Lawyers on both sides said that if the ruling stood, it could open the floodgates to more buyer lawsuits because many contracts contained similar language. In New York, typically, only actual sales in the form of deeds or co-op stock transfers – are recorded, not contracts.
“The phone is ringing off the hook,” said Mr. Bailey, who represented Mr. Bacolitsas.
The ILSA law came about in response to the midcentury land boom in states like Florida and Arizona. Developers and brokers in boiler rooms not unlike the office depicted in the David Mamet play “Glengarry Glen Ross” would market properties, sight unseen, to Northern buyers. President Lyndon B. Johnson told Congress in 1967 that he hoped the legislation would “give our investors better protection in their purchases of undeveloped land.”
Despite its name, the law applies to properties in the same state and city, too. It generally lets buyers cancel their contracts within two years and sue within three years if the contract does not include specific legal language. Developers can avoid the law’s requirements if they complete their projects in two years and are building fewer than 100 units.
Robert M. Chasnow, a partner at Holland & Knight who has been advising developers on ILSA for 30 years, said that, at first, courts were not receptive to buyers’ claims. Nationwide, until the last couple of years, roughly 10 to 20 ILSA court decisions came out per year, he said, but last year there were 69, and there have been 50 this year. “There’s been an explosion of ILSA cases,” he said.
In December, an analysis by The Real Deal, a New York real estate publication, found that buyers of at least 131 New York City condominium apartments worth $132 million were seeking to use ILSA to back out of their deals. A couple of early decisions favored developers, but more recent rulings in New York have sided with buyers.
Some developers have settled out of court, often with a confidentiality clause preventing buyers from discussing the agreement. Rebecca Schlanger, 34, who had used her life savings for a down payment on a $515,000 two-bedroom apartment in Miami, is suing under the law to get her money back. She said she could not obtain a mortgage because the developer had not purchased flood insurance.
“I did everything right,” Ms. Schlanger said. “I saved my money. I did my due diligence.”
But like many buyers before the bust, she did not have a contingency clause in her contract that allowed her to back out if she could not obtain a mortgage.
Robert Cooper, who represents Ms. Schlanger and 17 other buyers in the Miami building, said that she had grounds to sue under ILSA because the developer did not include a legal description of the unit in the contract. Mr. Cooper said the developer also made misrepresentations about Ms. Schlanger’s ability to resell the property.
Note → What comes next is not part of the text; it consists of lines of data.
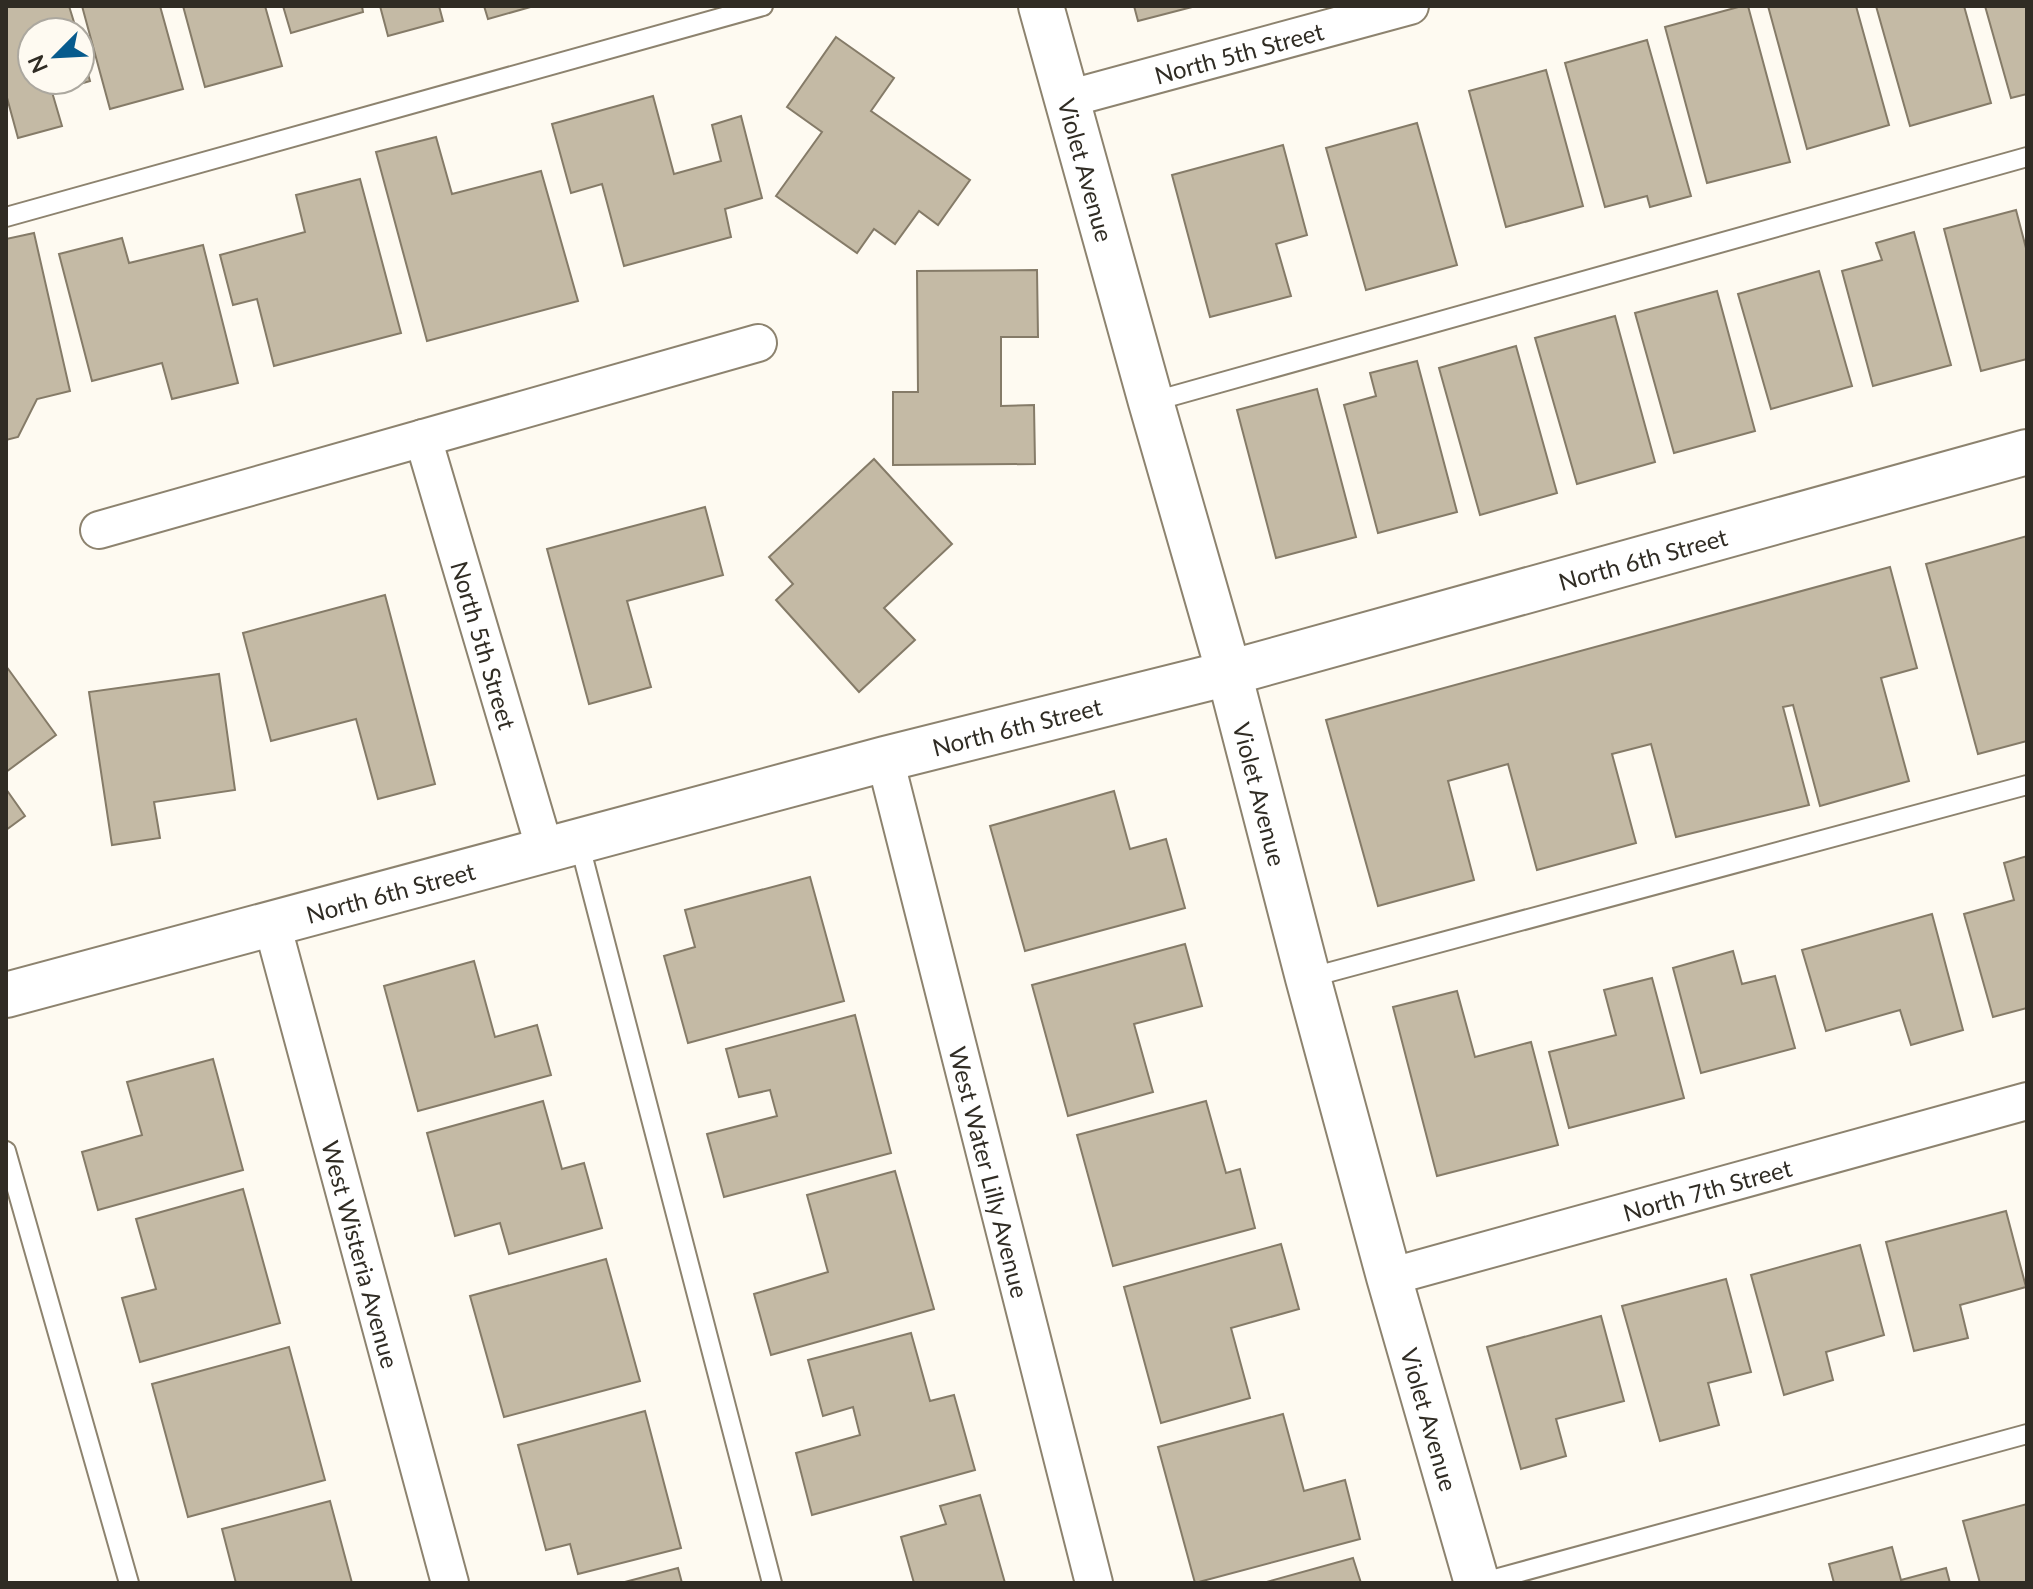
<svg xmlns="http://www.w3.org/2000/svg" width="2033" height="1589" font-family="Lato,sans-serif">
	<style>
		.building { fill: #c4baa5; stroke: #857b68; stroke-width: 2 }
		.lines { fill: none; stroke-linecap: round; stroke-linejoin: round }
		.service-casing { stroke: #8d836f; stroke-width: 22 }
		.minor-casing { stroke: #8d836f; stroke-width: 40 }
		.tertiary-casing { stroke: #8d836f; stroke-width: 48 }
		.service { stroke: #fff; stroke-width: 18 }
		.minor { stroke: #fff; stroke-width: 36 }
		.tertiary { stroke: #fff; stroke-width: 44 }
		.labels { text-anchor: middle; dominant-baseline: central; stroke-width: 7; stroke-linejoin: round; paint-order: stroke }
		.street-label { font-size: 24px; fill: #302c24; stroke: #fefaf1 }
	</style>
	<rect width="100%" height="100%" fill="#fefaf1"/>
	<!-- building -->
	<g class="building">
		<polygon points="6,6 69,6 77,32 32,32 32,80 80,80 80,44 90,81 52,92 62,126 18,138 6,94"/>
		<polygon points="82,6 160,6 183,89 110,109"/>
		<polygon points="183,6 265,6 282,66 205,87"/>
		<polygon points="283,6 362,6 363,12 291,33"/>
		<polygon points="380,6 439,6 443,21 388,36"/>
		<polygon points="484,6 534,6 488,19"/>
		<polygon points="1134,6 1196,6 1138,21"/>
		<polygon points="1742,6 1748,6 1790,162 1707,183 1665,27"/>
		<polygon points="1768,6 1856,6 1889,125 1807,149"/>
		<polygon points="1876,6 1964,6 1991,103 1910,126"/>
		<polygon points="1985,6 2027,6 2027,94 2011,98"/>
		<polygon points="836,37 894,78 871,111 970,180 938,225 919,211 895,244 874,229 857,253 776,196 822,132 787,107"/>
		<polygon points="1647,40 1691,196 1650,207 1647,196 1605,207 1565,63"/>
		<polygon points="1546,70 1583,206 1506,227 1469,91"/>
		<polygon points="653,96 674,174 721,161 712,125 741,116 762,198 725,209 731,237 624,266 602,184 571,193 552,124"/>
		<polygon points="1417,123 1457,265 1366,290 1326,148"/>
		<polygon points="436,137 452,194 541,171 578,301 427,341 376,152"/>
		<polygon points="1283,145 1307,235 1276,244 1291,296 1210,317 1172,175"/>
		<polygon points="360,179 401,333 274,366 257,299 233,305 220,255 305,232 296,195"/>
		<polygon points="2016,210 2027,252 2027,359 1981,371 1944,229"/>
		<polygon points="1914,232 1951,365 1873,386 1842,271 1882,260 1876,243"/>
		<polygon points="34,233 70,391 37,399 18,437 6,440 6,239"/>
		<polygon points="122,238 129,263 203,245 238,383 172,399 162,363 92,381 59,254"/>
		<polygon points="1037,270 1038,337 1001,337 1001,406 1034,405 1035,464 893,465 893,392 918,392 917,271"/>
		<polygon points="1819,271 1852,386 1771,409 1738,294"/>
		<polygon points="1717,291 1755,431 1674,453 1635,313"/>
		<polygon points="1615,316 1655,462 1577,484 1535,338"/>
		<polygon points="1516,346 1557,493 1480,515 1439,368"/>
		<polygon points="1417,361 1457,512 1378,533 1344,405 1376,396 1370,373"/>
		<polygon points="1317,389 1356,537 1276,558 1237,410"/>
		<polygon points="874,459 952,544 884,608 915,640 859,692 776,600 793,584 769,557"/>
		<polygon points="705,507 723,575 627,601 651,687 589,704 547,549"/>
		<polygon points="2027,536 2027,741 1978,754 1926,564"/>
		<polygon points="1890,567 1917,668 1881,678 1909,781 1820,806 1793,705 1783,707 1809,805 1676,837 1651,744 1612,754 1636,843 1537,870 1508,764 1448,781 1474,880 1378,906 1326,720"/>
		<polygon points="385,595 435,784 378,799 356,719 271,741 243,633"/>
		<polygon points="6,666 56,735 6,772"/>
		<polygon points="219,674 235,790 154,802 160,838 112,845 89,692"/>
		<polygon points="6,789 25,816 6,830"/>
		<polygon points="1114,791 1130,849 1166,839 1185,908 1025,951 990,826"/>
		<polygon points="2027,856 2027,1008 1993,1017 1964,914 2014,900 2004,863"/>
		<polygon points="810,877 844,1001 688,1043 664,956 695,947 685,910"/>
		<polygon points="1932,914 1963,1030 1911,1045 1900,1010 1826,1031 1802,950"/>
		<polygon points="1185,944 1202,1006 1134,1024 1153,1092 1068,1116 1032,985"/>
		<polygon points="1733,951 1742,984 1775,976 1795,1048 1701,1073 1673,968"/>
		<polygon points="474,961 495,1037 537,1025 551,1075 418,1111 384,986"/>
		<polygon points="1652,978 1684,1098 1569,1128 1549,1052 1616,1035 1604,990"/>
		<polygon points="1457,991 1475,1057 1531,1042 1558,1145 1437,1176 1393,1007"/>
		<polygon points="855,1015 891,1153 724,1197 707,1134 777,1116 770,1090 739,1097 726,1049"/>
		<polygon points="213,1059 243,1170 98,1210 82,1152 142,1135 127,1082"/>
		<polygon points="543,1101 562,1169 584,1163 602,1228 509,1254 500,1223 455,1236 427,1133"/>
		<polygon points="1206,1101 1226,1173 1240,1169 1255,1228 1113,1266 1077,1135"/>
		<polygon points="895,1171 934,1309 771,1355 754,1294 828,1272 807,1195"/>
		<polygon points="243,1189 280,1323 140,1362 122,1298 156,1289 136,1219"/>
		<polygon points="2006,1211 2026,1287 1960,1305 1968,1338 1914,1351 1886,1242"/>
		<polygon points="1281,1244 1299,1309 1231,1328 1250,1398 1161,1423 1124,1287"/>
		<polygon points="1860,1245 1884,1335 1826,1352 1833,1380 1784,1395 1751,1275"/>
		<polygon points="606,1259 640,1381 504,1417 470,1296"/>
		<polygon points="1726,1279 1751,1372 1708,1383 1719,1425 1660,1441 1622,1306"/>
		<polygon points="1601,1316 1624,1401 1556,1419 1566,1456 1521,1469 1487,1347"/>
		<polygon points="911,1333 930,1401 954,1395 975,1470 812,1515 796,1453 860,1435 853,1407 823,1416 808,1360"/>
		<polygon points="289,1347 325,1480 188,1517 152,1384"/>
		<polygon points="645,1411 681,1548 578,1574 570,1544 546,1550 518,1445"/>
		<polygon points="1283,1414 1304,1491 1345,1480 1360,1539 1195,1583 1158,1447"/>
		<polygon points="980,1495 1005,1583 914,1583 901,1537 946,1524 940,1506"/>
		<polygon points="330,1501 352,1583 236,1583 222,1529"/>
		<polygon points="2027,1504 2027,1583 1980,1583 1963,1521"/>
		<polygon points="1892,1547 1901,1580 1946,1568 1950,1583 1834,1583 1829,1564"/>
		<polygon points="1353,1558 1361,1583 1263,1583"/>
		<polygon points="678,1568 682,1583 621,1583"/>
	</g>
	<g class="lines">
		<!-- service casing -->
		<g class="service-casing">
			<g id="service">
				<polyline points="6,217 763,6"/>
				<polyline points="1151,402 2027,157"/>
				<polyline points="579,842 772,1583"/>
				<polyline points="1308,978 2027,785"/>
				<polyline points="6,1151 129,1583"/>
				<polyline points="1480,1583 2027,1434"/>
			</g>
		</g>
		<!-- minor casing -->
		<g class="minor-casing">
			<g id="minor">
				<path id="s1" d="M1067 99 1410 6"/>
				<path id="s2" d="M423 438 545 850"/>
				<polyline points="99,530 758,343"/>
				<path id="s3" d="M885 759 1094 1583"/>
				<path id="s4" d="M272 924 450 1583"/>
				<path id="s5" d="M1389 1277 2027 1101"/>
			</g>
		</g>
		<!-- tertiary casing -->
		<g class="tertiary-casing">
			<g id="tertiary">
				<path id="s6" d="M1041 6 1151 402 1229 673 1308 978 1389 1277 1477 1583"/>
				<path id="s7" d="M6 995 885 759 1229 673 2027 452"/>
			</g>
		</g>
		<!-- service -->
		<use href="#service" class="service"/>
		<!-- minor -->
		<use href="#minor" class="minor"/>
		<!-- tertiary -->
		<use href="#tertiary" class="tertiary"/>
	</g>
	<g class="labels">
		<!-- street labels -->
		<g class="street-label">
			<text stroke="none"><textPath href="#s1" startOffset="178">North 5th Street</textPath></text>
			<text stroke="none"><textPath href="#s6" startOffset="170">Violet Avenue</textPath></text>
			<text stroke="none"><textPath href="#s7" startOffset="1694">North 6th Street</textPath></text>
			<text stroke="none"><textPath href="#s2" startOffset="216">North 5th Street</textPath></text>
			<text stroke="none"><textPath href="#s7" startOffset="1046">North 6th Street</textPath></text>
			<text stroke="none"><textPath href="#s6" startOffset="818">Violet Avenue</textPath></text>
			<text stroke="none"><textPath href="#s7" startOffset="398">North 6th Street</textPath></text>
			<text stroke="none"><textPath href="#s3" startOffset="426">West Water Lilly Avenue</textPath></text>
			<text stroke="none"><textPath href="#s5" startOffset="330">North 7th Street</textPath></text>
			<text stroke="none"><textPath href="#s4" startOffset="342">West Wisteria Avenue</textPath></text>
			<text stroke="none"><textPath href="#s6" startOffset="1466">Violet Avenue</textPath></text>
		</g>
	</g>
	<!-- border -->
	<rect width="2033" height="1589" fill="none" stroke="#302c24" stroke-width="16"/>
	<!-- north arrow -->
	<g transform="translate(56 56) rotate(246)"><circle r="38" fill="#fefaf1" stroke="#aca89f" stroke-width="2"/>
	<path d="M0-6L14 30L0 20L-14 30Z" fill="#075b8d"/>
	<text y="-12" font-size="22" font-weight="bold" text-anchor="middle" fill="#302c24">N</text>
	</g>
</svg>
Aslan Palachi, the developer of the Miami building, known as the 1800 Club, said he had no plans to settle Ms. Schlanger’s case. He said her claims were “unfounded.” He added, “We have met every requirement” of ILSA.
“When the project was completed and the time came to close, they discovered it was not as good an investment,” he said. “They tried to find every possible way to get out of their contracts.”